- _What you are asked to do_
A single number is required: the count of lines in the records below that contain the word "NOMA".

(Stored data entries)
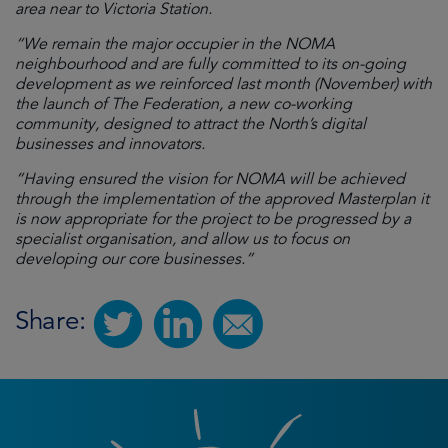
area near to Victoria Station.
“We remain the major occupier in the NOMA
neighbourhood and are fully committed to its on-going
development as we reinforced last month (November) with
the launch of The Federation, a new co-working
community, designed to attract the North’s digital
businesses and innovators.
“Having ensured the vision for NOMA will be achieved
through the implementation of the approved Masterplan it
is now appropriate for the project to be progressed by a
specialist organisation, and allow us to focus on
developing our core businesses.”
Share:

- _Finished task_
2